Covid-19 taught us a lot of new words.
What do you call a global epidemic? Pandemic. What’s the term for when you are trying to stay away from people not out of misanthropy, but to stop a virus from circulating? Social distancing.
And what is the name for concurring epidemics all affecting one region, each making the other worse? That is a syndemic—and it’s what America is in right now.
Over 15% of the population has been fully vaccinated, and nearly 30% has received at least one vaccine dose, so the country is beginning to get the coronavirus epidemic under control. Yet its consequences are going to have a long-term impact, particularly because of Covid-19’s interaction with pre-existing public health and social crises—in particular racism and systemic inequalities.
That’s how syndemics work: Poverty or lack of education, for instance, leads to health inequities, and racism worsens them, putting people of color—particularly Black people—at higher risk of chronic diseases and making them more vulnerable to severe consequences of Covid-19. (They’re also more likely to suffer from the pandemic’s financial and social fallout.)
It’s not the first time multiple epidemics and social issues interact. The term “syndemic” was coined by anthropologist Merrill Singer in the early 1990s, who combined “synergy” and “epidemic” to describe “a set of closely interrelated endemic and epidemic conditions” at work during the HIV/AIDS crisis.

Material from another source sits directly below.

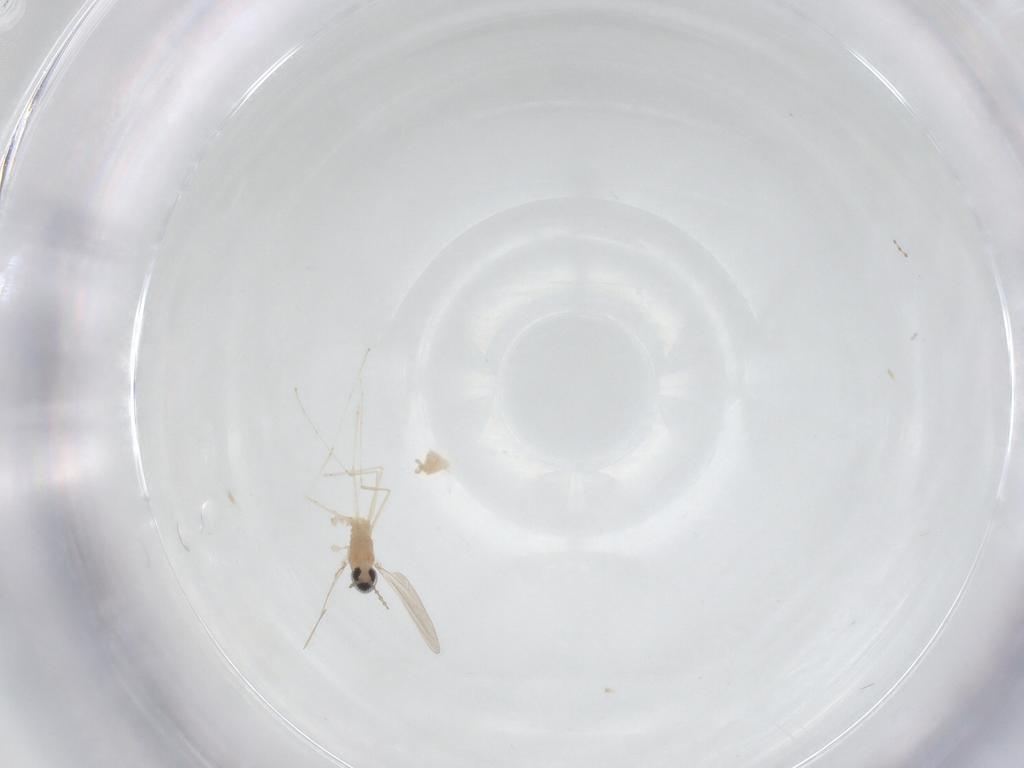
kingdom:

That epidemic was especially devastating among poor communities of color in urban settings, and hit certain groups harder based on race and sexual identity.
The framework, which has been applied to other intersecting public health issues, has the unique advantage of looking at the way underlying social issues worsen health conditions. For example, Emily Mendenhall, professor of global health at Georgetown University, used the syndemic model to understand the intersection of mental health and diabetes with sexism, xenophobia, and poverty among Mexican immigrant women. Instead of simply looking at the prevalence of medical conditions, she identified how those socioeconomic factors made the group more vulnerable, leading to higher mortality and worse health in general.

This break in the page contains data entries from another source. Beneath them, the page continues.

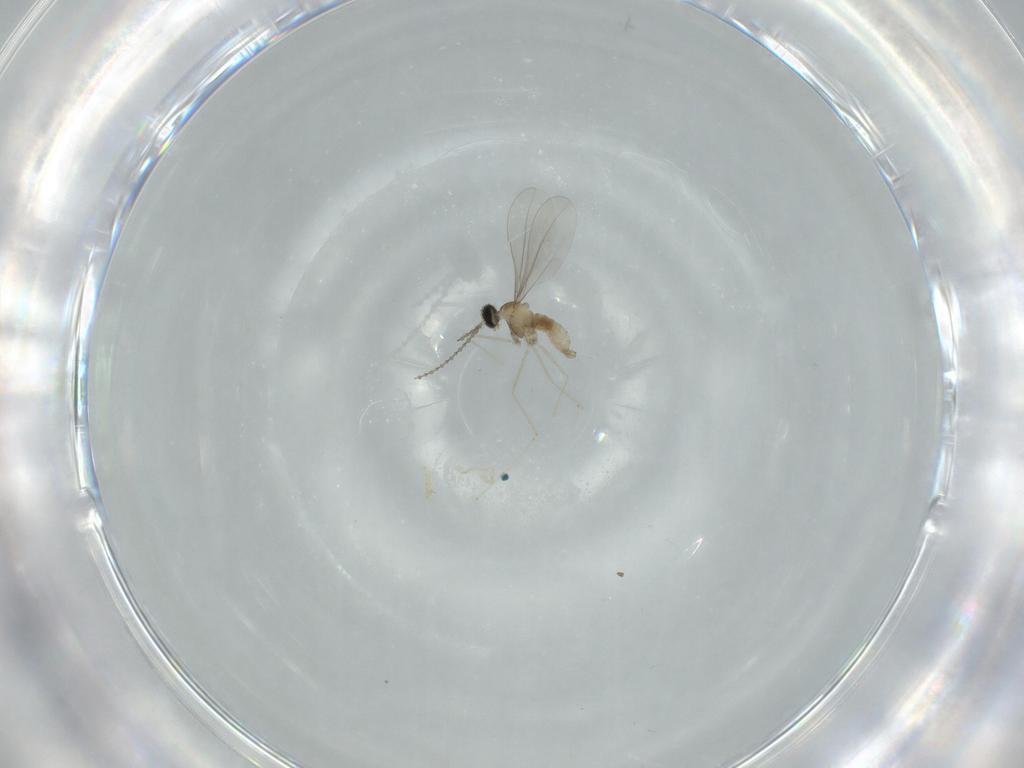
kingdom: Animalia
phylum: Arthropoda
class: Insecta
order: Diptera
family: Cecidomyiidae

This way, policymakers can widen their focus beyond merely solving a health crisis to also tackle the causes of inequality that make certain communities suffer disproportionately. The impact of this approach is long-term, too—by strengthening these communities, society at large will be better prepared in the face of the next health crisis.
“There is a temptation to think of AIDS as a medical problem, to think of Covid-19 as a medical problem, and part of the point is to say they are medical problems but not only—and maybe not even primarily,” says University of Florida anthropologist Clarence Gravlee. “Covid-19, as HIV/AIDS, reflects the dynamics of power inequality in society.”